All data for this map were collected from the 2009 web edition of Ethnologue with the help of a simple Python script written and run on the Scraperwiki platform. The data comprise a language name, an ISO 3166-1 alpha-2 country code, and a speaker population figure for each language spoken in each country in the Ethnologue database.
For each country, a probability distribution over languages was constructed by summing the speaker populations counts of each language and dividing each language’s count by the total. The entropy of this distribution was computed in the usual way with a Clojure script.
Using d3.js and d3.geo.js, each country’s entropy is plotted on the globe. The globe can be rotated by clicking and dragging.
As described by the scale in the upper left corner of the visualization, each country shape on the map is filled with a color whose deepness is proportional to the country’s linguistic entropy. The overall frequency distribution for the various levels of linguistic entropy is also displayed in a bar graph above that same scale. The colors for the scale were chosen with the help of Colorbrewer.

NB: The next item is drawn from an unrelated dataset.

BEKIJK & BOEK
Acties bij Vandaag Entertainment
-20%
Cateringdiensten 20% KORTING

Since the shape file encodes political boundaries slightly different from Ethnologue’s, some adjustments were necessary to patch up blank areas (e.g. assigning South Sudan to Sudan, the West Bank to Israel, etc.).
I assume that few will be surprised to find that Africa is as rich in language diversity as it is in other forms of human diversity. Nor is it very surprising that India, a veritable continent of cultures comparable to the combined European Union, is also extremely diverse.

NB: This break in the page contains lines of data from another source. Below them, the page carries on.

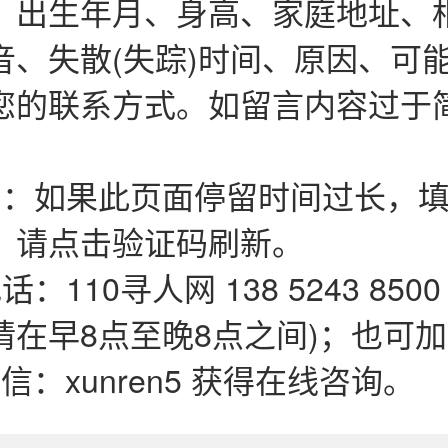
、出生年月、身高、家庭地址、
音、失散(失踪)时间、原因、可
您的联系方式。如留言内容过于
码：如果此页面停留时间过长，填
，请点击验证码刷新。
：110寻人网 138 5243 850
在早8点至晚8点之间)；也可加QQ
微信：xunren5 获得在线咨询。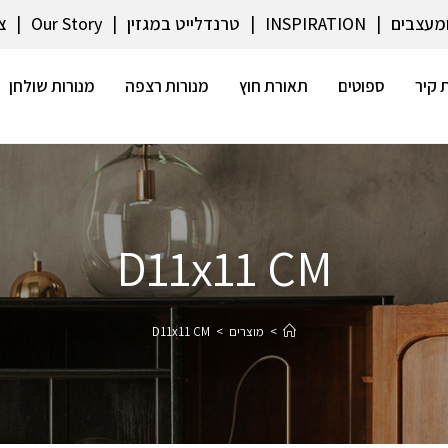
ומעצבים
INSPIRATION
טרנדלייט במגזין
Our Story
צ
 קיר
ספוטים
תאורת חוץ
מנורות רצפה
מנורות שולחן
D11x11 CM
>
מוצרים
>
D11x11 CM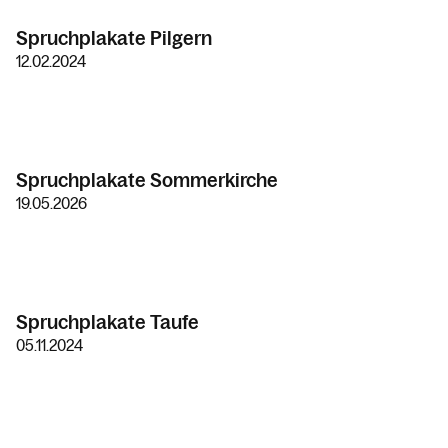
Spruchplakate Pilgern
12.02.2024
Spruchplakate Sommerkirche
19.05.2026
Spruchplakate Taufe
05.11.2024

But this map still had a few surprises for me, particularly in its extremities.
On the high end of the scale, even though I was well aware of Papua New Guinea’s diversity, I was still astounded at how thoroughly it whipped the rest of the world.
At the other end, to quote what my co-blogger David asked me in surprise: “So how is Australia the same color as Antarctica?”—a very good question! Doesn’t Australia have a vast number of indigenous languages? Another friend of mine also found it surprising that Brazil was so pale.
But this is what we get by using entropy as our diversity index. Yes, Australia and Brazil have a vast number of languages. But those countries’ majority languages, English and Portuguese, utterly dwarf every other language in the country in numbers of speakers. So these countries’ overall diversity, as measured by entropy—the evenness of the distribution over languages—is very low. Compare the situation in the Democratic Republic of the Congo, where each of the country’s many languages is spoken by a large share of the population.